Sayın Erdoğan’la aynı davayı güttüklerini iddia eden bir kısım zevat -ki bunların bir kısmı milletvekili, komisyon başkanı ve bakan olmuş kişilerdir- bugün ayrı kulvarda olup güdülen davaya ihanet ediyorlar. Çünkü o davanın içerisinde Ayasofya’nın ibadete açılması ideali de vardı.
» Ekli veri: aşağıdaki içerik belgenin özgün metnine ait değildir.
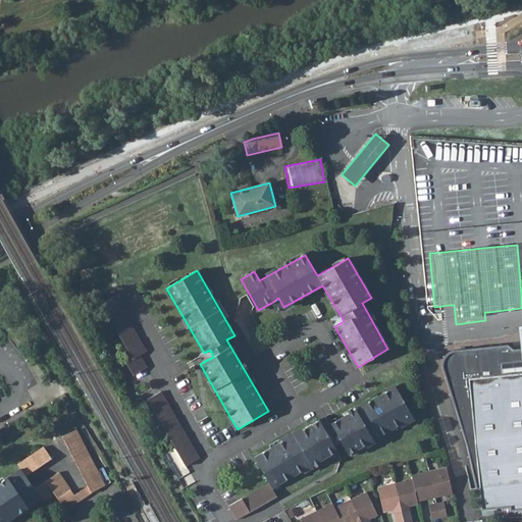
[(117,294),(103,302),(114,320),(111,322),(133,359),(125,363),(133,375),(147,367),(140,355),(147,351),(124,314),(128,312),(117,294)]
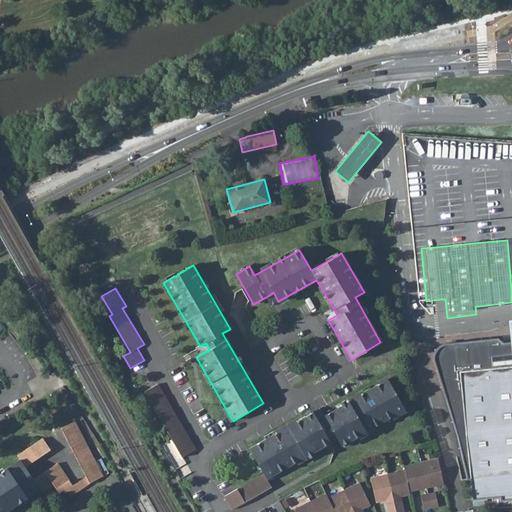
[(266,297),(271,306),(278,301),(273,292),(266,297)]
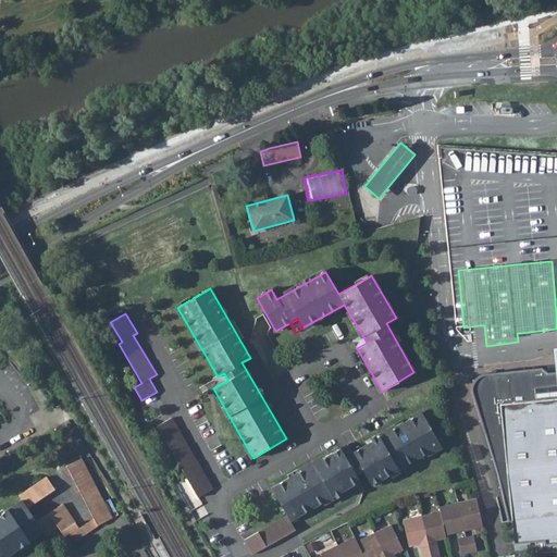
[(353,341),(357,348),(367,343),(362,335),(353,341)]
Bu ideal bugün gerçekleşiyor, bunlarsa “Türkiye’nin ağır sorunlarını örtmek için Ayasofya ibadete açılıyor” diyebilecek kadar küçülebiliyorlar. Oysa milletimizin 86 yıldır özlemle beklediği bu açılışı aklı başında her Müslüman, bir yeniden diriliş olarak görüp değerlendiriyor.
Herkese ve hele kinleri dinlerinin önünde olan malum kişilere tavsiyemiz, içimizde bir Hıristiyan olarak doğup büyümüş Markar Esayan’ın şu yazısını okumalarıdır. Utanacak yüzleri varsa, belki ibret alırlar ve en azından susarlar:
“(...) Ama sanırım bu konu sadece dini bir konu değil. Sanırım bu muhteşem ibadethanenin Osmanlı’nın bir cihan imparatorluğu olduğunu göstermesi bakımından bir anlamı vardı. Müze yapılmasıyla Türkiye’nin bu iddiasından vazgeçtiği, Batı dünyasına boyun eğdiği de anlaşılmaktadır.
(...) Türkiye’de de bu açılışın ikinci fetih diye algılanması sanırım bundan. Ezilmiş, hor görülmüş, mühendisliklerden geçmiş bir kimliğin yeniden tarihe dönüşü gibi. Öte yandan sekülerler konuyu tam bir noktaya oturtmamış gibiler. Laiklik elden gitti mi, Atatürk devrimleri çöpe mi atıldı, tüm bu semboller neye işaret ediyor, endişe ile anlamaya çalışıyorlar.
(...) Evet, Türkiye güçlenmeseydi bu adımı atamazdı. Türkiye’nin güçlenmesinden rahatsız olan varsa, Ayasofya’nın açılmasından da olabilir. Eğer IMF’ye onlarca milyar dolar borcumuz olsa, uyduruk heronları hâlâ İsrail’den alıyor olsak, Ayasofya’yı açamazdık. Ama Türkiye Cumhuriyeti’nin tüm vatandaşlarının içi rahat olsun. Yaşanan bir hakkın teslimi, bir hatanın tashihidir. Hayırlı olsun.”